Quinto punto: tre segnali da osservare
Guardate l'ultimo discorso del nostro ministro degli Esteri Antonio Tajani alle Nazioni Unite: pur dicendo che la Palestina ha bisogno di uno Stato, dà ragione a Netanyahu e Trump senza alcun dubbio: “Oggi non possiamo riconoscerla, sarebbe solo un messaggio ostile verso Israele: lavoriamo per il futuro”. Il sottotesto è chiaro: l'esperienza di Gaza è finita, dobbiamo trovare un altro posto. Meglio i resort di Trump. Ancora: guardate Elon Musk quanto si è speso per i movimenti sovranisti europei che proprio in questi giorni si sono ritrovati a Madrid per la riunione di Patrioti per l'Europa. Già, Salvini, che da quando si è insediato Trump non perde occasione di far vedere quanto sia amico dei cinesi. Può sembrare controintuitivo, ma pure questo è un segnale: Trump, sovranisti europei, Netanyahu, Putin, Xi Jinping. Tra di loro si capiscono, condividono gli stessi approcci. Ok, parlano di dazi da alzare, ma il più delle volte sono solo strategie per avere un po' più di potere per quando si metteranno a discutere intorno a un tavolo. L'Italia di Giorgia Meloni è su questo asse: fuori Biden, il ripensamento della posizione sull'Ucraina sta per essere ufficializzato. Sarà interessante vedere come sarà gestito. Anche perché se Trump e Xi alzano i dazi, comunque sia, a rimetterci più di tutti indovinate chi è? Tin. L'Europa. In primis Francia e Germania. Proprio loro.
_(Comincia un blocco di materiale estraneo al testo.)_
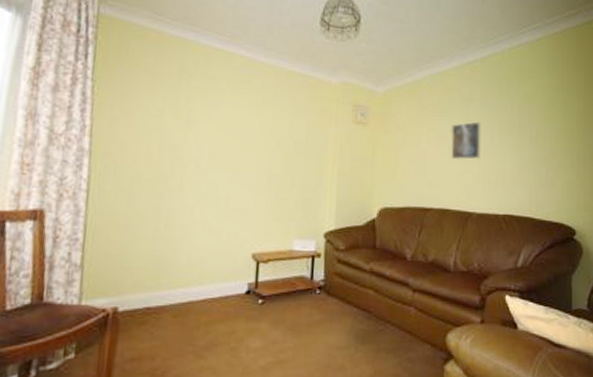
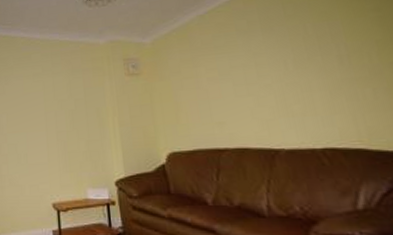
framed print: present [451,121,481,160] -> none [232,51,276,95]

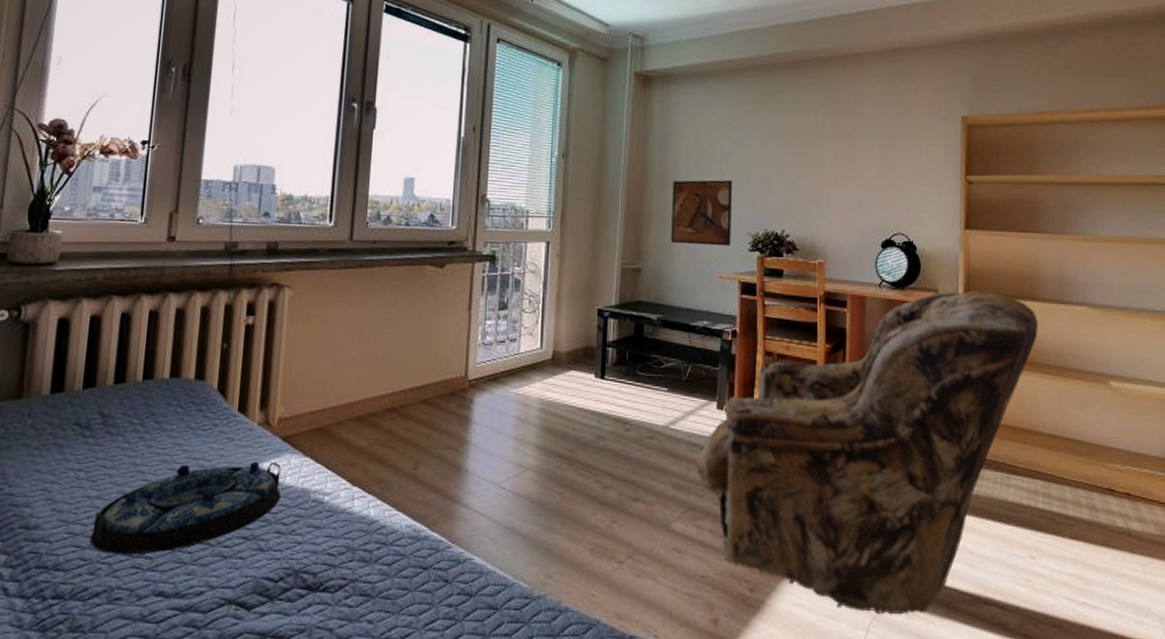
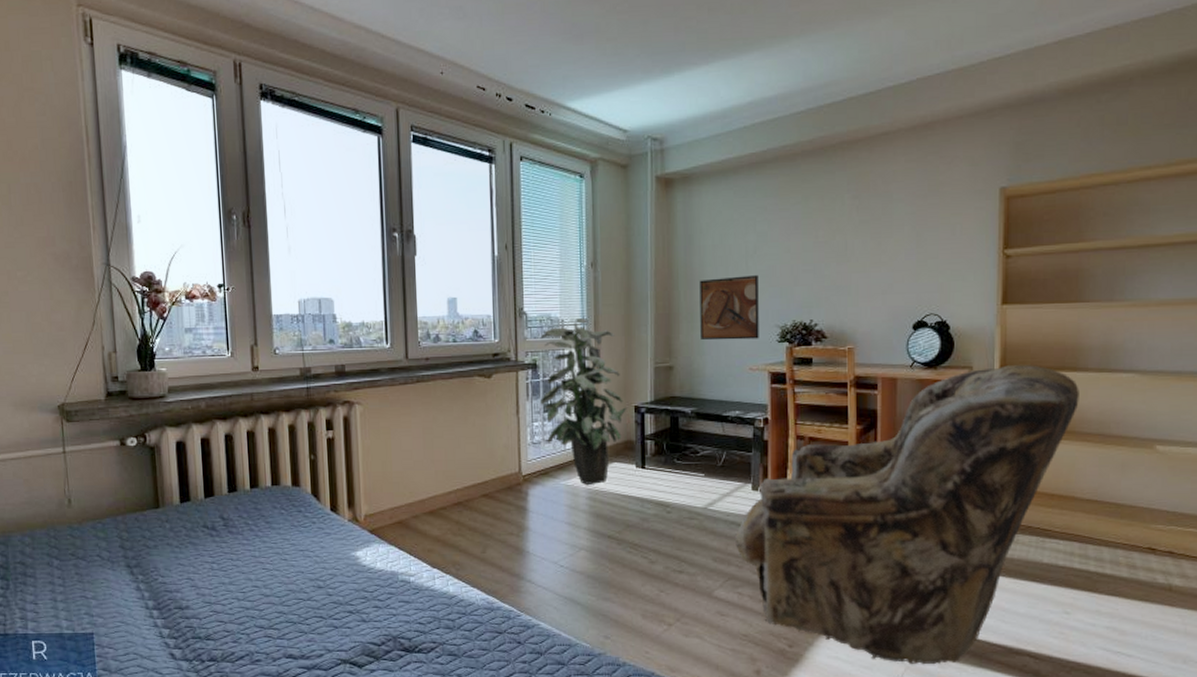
serving tray: present [89,461,281,555] -> none [229,550,374,627]
indoor plant: none [496,210,589,394] -> present [540,318,626,484]

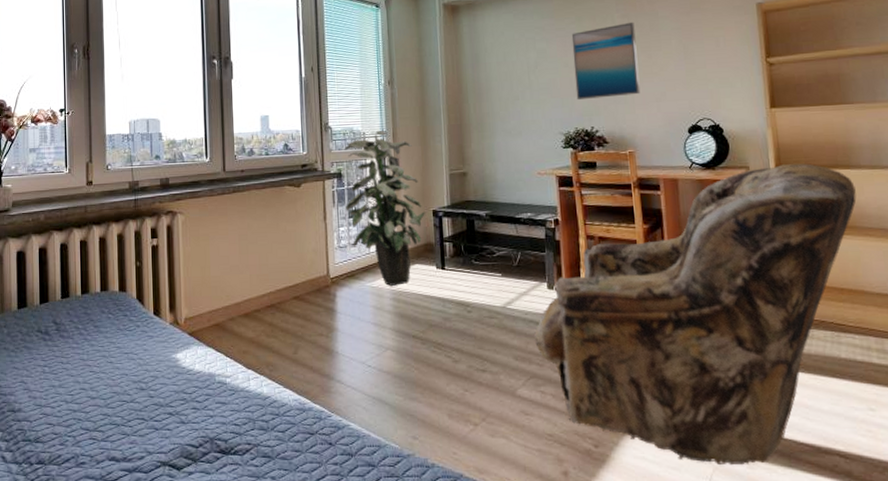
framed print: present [700,275,759,340] -> none [487,88,545,148]
wall art: none [796,204,866,291] -> present [571,21,641,101]

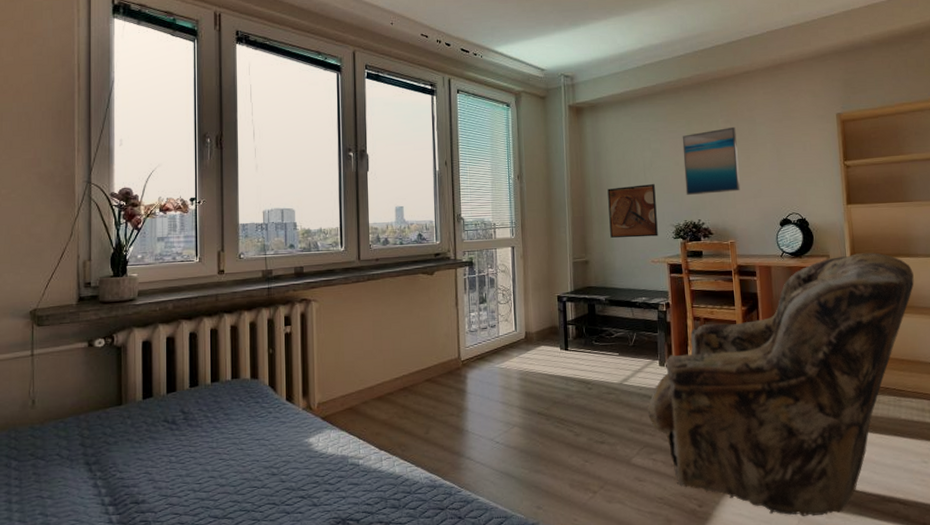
indoor plant: present [345,131,425,286] -> none [476,222,551,367]
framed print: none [487,88,545,148] -> present [607,184,658,238]

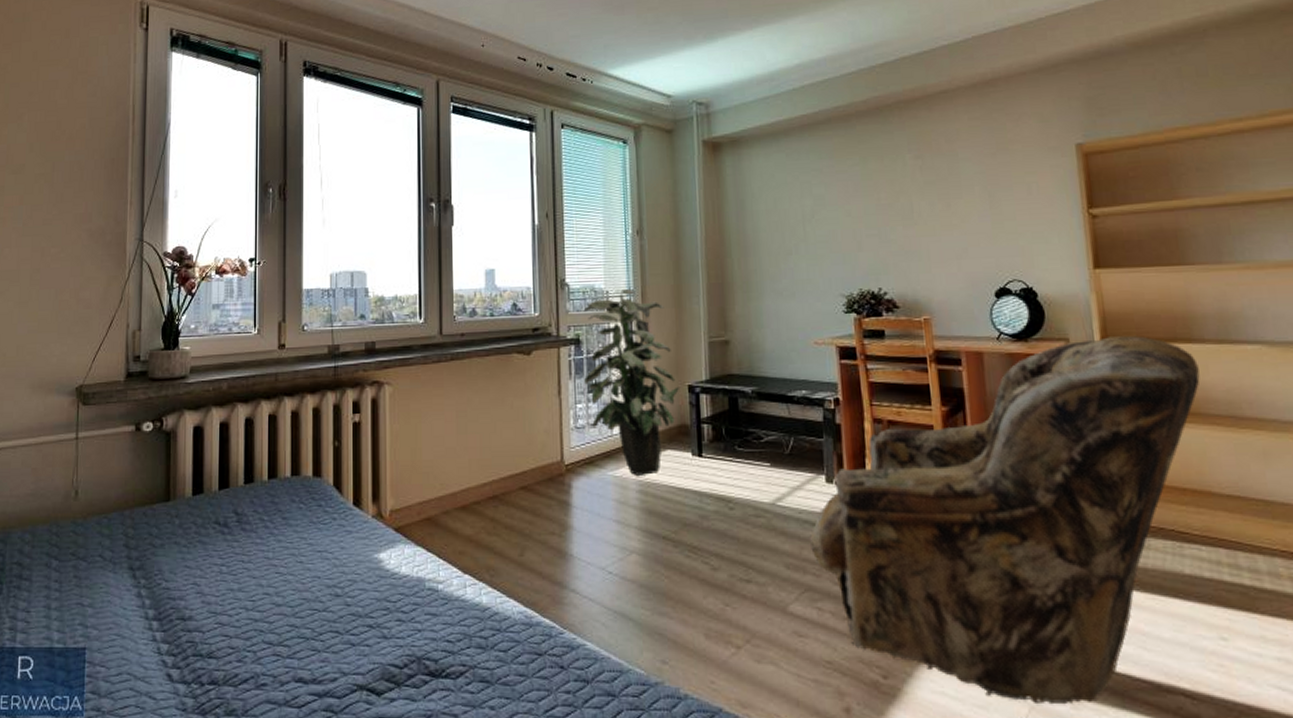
indoor plant: none [476,222,551,367] -> present [584,289,679,475]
Sesto punto: il ruolo della Turchia
Ragionate. I messaggi a Giorgia arrivano tramite interposte istituzioni e nazioni: la Corte penale internazionale, i servizi segreti, la Libia. E a interferire su questi tre fronti chi c'è? Le altre potenze europee, da cui Giorgia si sta distaccando. E chi è che invece vorrebbe entrare in Europa da decenni? Altro campanello. Tin. La Turchia. Erdogan. E chi ha un peso specifico in Libia? Fermi. Aspettate. La Libia è terra di tanti, qualsiasi Paese ha i suoi traffici indicibili qui: di armi, di migranti, di droga. Ma se c'è un Paese che ha più peso degli altri è la Turchia. Poi, la Francia. La Turchia, inoltre, ha potere (e molto) anche sulla Germania. Ed Erdogan è vendicativo: Draghi lo ha definito un dittatore, Netanyahu è un suo nemico. Insomma Italia e Israele non sono proprio nelle sue grazie. Anche perché se c'è un politico piuttosto freddo nel fare entrare la Turchia in Europa è proprio Giorgia Meloni. In ballo c'è un ruolo privilegiato nel Mediterraneo. Guarda caso, Almasri passa da Londra, Bruxelles e Germania e viene fermato proprio a Torino; guarda caso proprio dopo che viene rimpatriato con tanto di volo di Stato, una mossa che dice tutto degli accordi sempre più forti tra governo italiano e libico, il caso Paragon diventa di rilievo mediatico. Un caso che ci riporta dritto in Libia, come se la Libia fosse un terreno di lotta tra le varie intelligence e tra le varie anime delle varie intelligence. Il ruolo più decisionale del governo Meloni in Libia non sta piacendo a turchi e francesi. E qualcuno lo fa capire: occhio che anche nelle attività informative su Caputi c'era di mezzo la Libia. Non so se mi sono spiegato. Chi ha interesse a far sembrare i servizi italiani permeabili a fughe di notizie e infiltrazioni?
Settimo punto:
Nel frattempo emerge che uno dei due avvocati che ha firmato la denuncia inviata alla Corte penale internazionale per far aprire un'inchiesta nei confronti dell'Italia dopo il caso Almasri è Omer Shatz, leader dell'ufficio legale della fondazione Front Lex, che tra i suoi finanziatori ha anche George Soros. Terzo campanello. Proprio il George Soros citato da Giorgia Meloni come contraltare di Musk durante la conferenza stampa annuale, a confermare ciò che i complottisti dicono da anni. L'altro nome che Meloni cita spesso come suo nemico in Europa è Romano Prodi. E qui il cerchio si chiude. Vecchi poteri, nuovi poteri. Il governo italiano si è messo contro la Cpi che viene utilizzata da chi vuole colpire l'Italia per colpire l'anello debole di un nuovo assetto che ha l'obiettivo di disegnare un nuovo ordine mondiale dove a pagare il conto più alto è l'Europa. E, a ben vedere, anche il mondo islamico. Anche questo è uno spunto di riflessione, in effetti: l'Islam è l'ultima religione potente rimasta ma in un mondo dominato dall'intelligenza artificiale che bisogno c'è di uno strumento di controllo così arcaico? Infatti la fonte, alla richiesta di qualche mio chiarimento, chiude con una battuta, questa: l'ultima speranza dell'Europa per non finire schiacciata è di affidarsi alle potenze musulmane. E chi potrebbe essere l'artefice di tutto questo? Quarto campanello. Tin. Sempre lui. Il grande assente sui giornali italiani. Il grande presente. Erdogan. Date retta a uno stupido.